When they themselves came from non-religious or even anti-religious families:
- Their families somewhere along the line bought into the false dichotomy between religion and science, and religion lost. This is the view that relegates religion to primitive pre-intellectual stages of human development. No person with a mind could ever embrace such anti-intellectual fantasies, or so we’ve been told.
- Their families abandoned faith in God due to some trauma, such as the Shoah, either a trauma in their own family, in the families of people they know, or just in theory: “I could never believe in a God who would allow . . . .”
- Nobody they knew seemed to really know God in Jewish life, and perhaps those who claimed to have that knowledge lacked credibility.
- Their families through intermarriage or other cultural assimilation abandoned explicit Jewish religion and/or identification so as not to create problems.
- Their families found another spiritual path, whether Western or Eastern or other, reducing any connection to Judaism to purely rhetorical if that.
- For a variety of reasons, religion in general or Judaism in particular became too difficult or too inconvenient or not as attractive as other options.
- Their families of origin themselves departed from allegiance to the Jewish way of life generations ago.
Or perhaps, whatever their family background:
- They've accepted a redefinition of Jewish life as Liberal politics, or simply Zionism, or loving Woody Allen, Jerry Seinfeld, Barbra Streisand, and pastrami sandwiches.

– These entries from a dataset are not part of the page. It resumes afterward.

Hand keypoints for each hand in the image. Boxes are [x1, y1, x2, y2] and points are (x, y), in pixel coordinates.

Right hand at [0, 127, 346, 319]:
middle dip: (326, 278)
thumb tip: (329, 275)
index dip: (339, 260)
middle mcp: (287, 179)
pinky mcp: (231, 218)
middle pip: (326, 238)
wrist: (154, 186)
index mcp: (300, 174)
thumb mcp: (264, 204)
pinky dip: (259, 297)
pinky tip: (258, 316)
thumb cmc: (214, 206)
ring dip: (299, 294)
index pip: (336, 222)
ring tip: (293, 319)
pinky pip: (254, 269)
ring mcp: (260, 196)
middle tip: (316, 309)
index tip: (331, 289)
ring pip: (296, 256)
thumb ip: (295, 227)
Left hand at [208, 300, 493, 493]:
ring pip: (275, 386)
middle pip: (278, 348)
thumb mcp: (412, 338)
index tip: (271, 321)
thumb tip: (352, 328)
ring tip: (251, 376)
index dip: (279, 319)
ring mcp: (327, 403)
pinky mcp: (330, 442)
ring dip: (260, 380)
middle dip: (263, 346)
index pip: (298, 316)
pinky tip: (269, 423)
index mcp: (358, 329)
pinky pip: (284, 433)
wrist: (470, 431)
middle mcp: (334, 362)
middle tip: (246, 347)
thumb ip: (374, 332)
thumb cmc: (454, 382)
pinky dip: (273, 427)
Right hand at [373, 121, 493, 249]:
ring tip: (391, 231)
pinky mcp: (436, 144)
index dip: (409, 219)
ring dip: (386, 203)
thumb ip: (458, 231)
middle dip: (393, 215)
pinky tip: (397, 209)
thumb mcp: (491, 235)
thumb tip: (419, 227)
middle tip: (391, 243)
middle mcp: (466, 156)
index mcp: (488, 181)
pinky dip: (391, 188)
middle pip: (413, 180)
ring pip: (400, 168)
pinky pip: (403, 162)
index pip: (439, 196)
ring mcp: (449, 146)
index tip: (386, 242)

They no longer have a religious definition of Jewish life and identity.
- They started out in Jewish life or even in a non-religious or anti-religious Jewish family, and then embraced a religious path which viewed Jewish religious life as passé, as something of a launch pad for something "better" or "greater." So for these people, to go back to Jewish life would be retrogressive . . . or so they've been told and so they believe.
- They found the values and beliefs they were obliged to sign on for repugnant, and their own values and beliefs disrespected.

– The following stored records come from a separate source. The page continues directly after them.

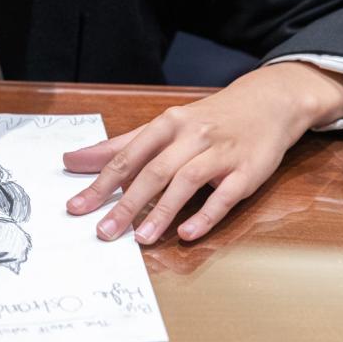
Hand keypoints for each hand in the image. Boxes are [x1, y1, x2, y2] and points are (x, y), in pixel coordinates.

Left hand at [64, 63, 342, 243]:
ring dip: (162, 211)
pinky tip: (188, 234)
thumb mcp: (163, 126)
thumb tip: (74, 160)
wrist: (268, 103)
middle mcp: (191, 136)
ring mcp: (220, 153)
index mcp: (167, 124)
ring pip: (186, 182)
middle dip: (126, 203)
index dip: (100, 182)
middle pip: (153, 171)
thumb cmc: (208, 119)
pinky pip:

- They got hussled into another viewpoint, or hassled out of their commitment to Jewish life, or both.
- They never met any person or group of people positively magnetic in commitment to Jewish life, evidence of knowing God, and manner of relating to others and the environment.
So the end result is, many Jews have lost or abandoned contact with Jewish religious life and identity. So many had a Jewish beginning, and even plan for a Jewish ending, but no Jewish middle.
How, if at all, should we help such people pursue a religious Jewish middle? And why would such persons care about a Jewish middle or ending at all? Why should they return? And why should a Messianic Jew like me care?
Come back later this week and we’ll pick up on these questions and see where they might lead us.
Shalom
As one of those Jewish kids that was named a name that is half Yiddish and has Hebrew I appreciated your comment. When I am called to the Torah in the messianic congregation I often get a second glance and a stutter in the pronunciation of my Hebrew name because it includes a Yiddish part thanks for the journey back in time which explains why I am named as I am.
You are more than welcome. And nice to hear from you. Thanks for reading my stuff 🙂
So now I get to ponder the questions, come up with answers, and then see how closely they match yours. Thanks!